Protocol of the Session on September 5, 2013

Meine Herren von der NPD, lassen wir vielleicht mal Ihre Widersprüchlichkeiten und Schlüssigkeitsprobleme beiseite. Kommen wir zu den objektiven Falschaussagen

der Begründung. Die Darstellung in der Begründung, dass durch Sanktionen automatisch die Krankenversicherung entfalle, ist nämlich schlichtweg falsch, auch wenn Sie das hier an dieser Stelle eben noch mal betont haben. Sie entfällt erst, wenn eine Sanktion über die vollständige Leistung, also zu 100 Prozent verhängt wird.

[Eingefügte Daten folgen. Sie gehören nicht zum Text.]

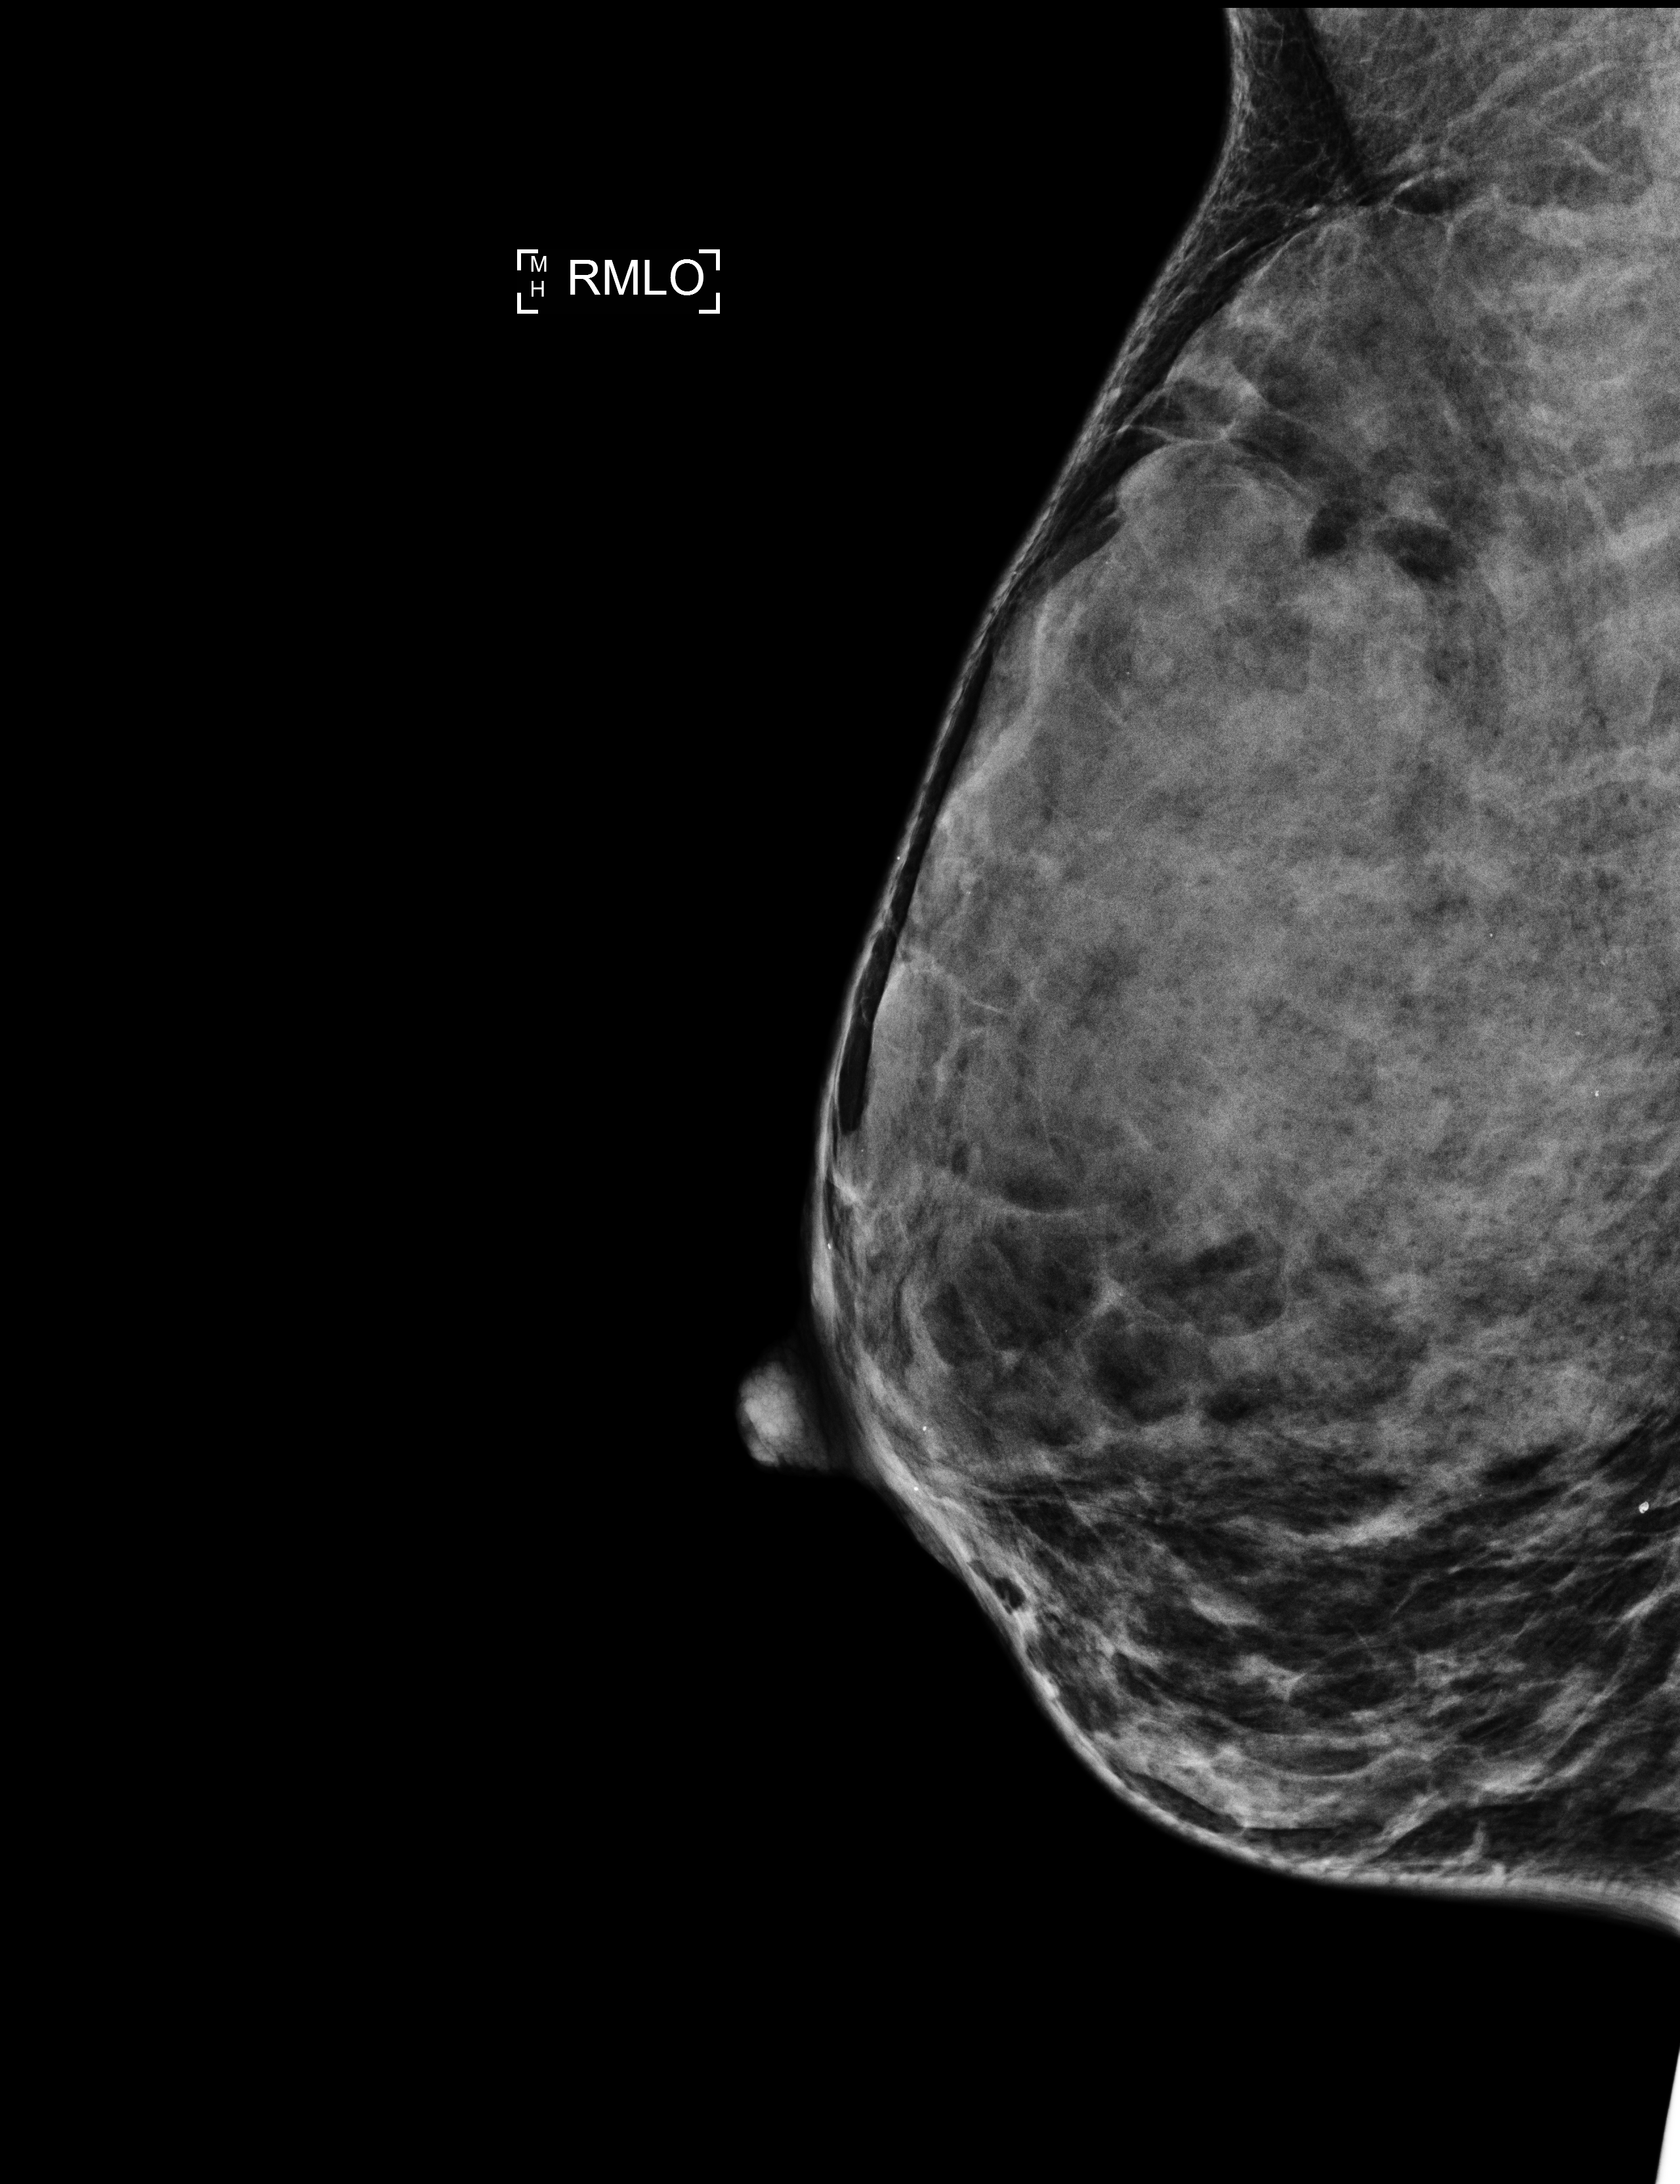
Annual screening mammography examination, compressed breast thickness 38 mm, system: Selenia Dimensions. Patient: female, 42 years.
Image type: full-field digital mammogram. Breast: right. Projection: medio-lateral oblique projection.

(Michael Andrejewski, NPD: Das habe ich doch gesagt.)

Dies gilt bei wiederholter Pflichtverletzung und dadurch vollständigem Wegfall des Regelbedarfes.

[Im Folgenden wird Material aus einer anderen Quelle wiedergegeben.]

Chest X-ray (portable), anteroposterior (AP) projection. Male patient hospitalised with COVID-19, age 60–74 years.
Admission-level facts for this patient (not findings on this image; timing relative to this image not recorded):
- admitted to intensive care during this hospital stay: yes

(Udo Pastörs, NPD: Das wurde ausgeführt.)

Aber selbst dabei greift dann noch eine Nachrangversicherung von einem Monat. Das Entfallen des Krankenversicherungsschutzes ergibt sich aus dem Umstand, dass während der Sanktion formal kein Leistungsbezug vorliegt, deshalb können auch keine Sozialversicherungsbeiträge durch den SGB-II-Träger übernommen werden. Sobald aber durch Leistungsberechtigte ein Antrag auf Sachleistungen gestellt wurde und diese gewährt werden, liegt formal wieder ein Leistungsbezug vor.

(Zuruf von Michael Andrejewski, NPD)

Dann werden auch die Sozialversicherungsbeiträge wieder vom SGB-II-Träger übernommen.

Und dann sei noch eines betont: Leistungsberechtigte, die mit minderjährigen Kindern in einer Bedarfsgemeinschaft leben, erhalten sowieso zwingend Sachleistungen.

(Zuruf von Michael Andrejewski, NPD)

Bei diesen entfällt dann auch kein Krankenversicherungsschutz. Das kann einzig und allein bei Volljährigen passieren und auch diese,

(Udo Pastörs, NPD: Sie hätten mal darauf eingehen sollen und nicht nur ablesen, was Sie sich da zusammengeschrieben haben!)

und auch diese müssen nicht selbst die Sozialversicherungsbeiträge zahlen, wenn nach Antrag dann Sachleistungen gewährt werden.

Auf diese Umstände muss der SGB-II-Träger übrigens hinweisen. Ein Verlust der Krankenversicherung für die verbleibenden zwei Monate muss nicht eintreten, es sei denn, dass aus selbstverantworteten Gründen kein Antrag gestellt wurde.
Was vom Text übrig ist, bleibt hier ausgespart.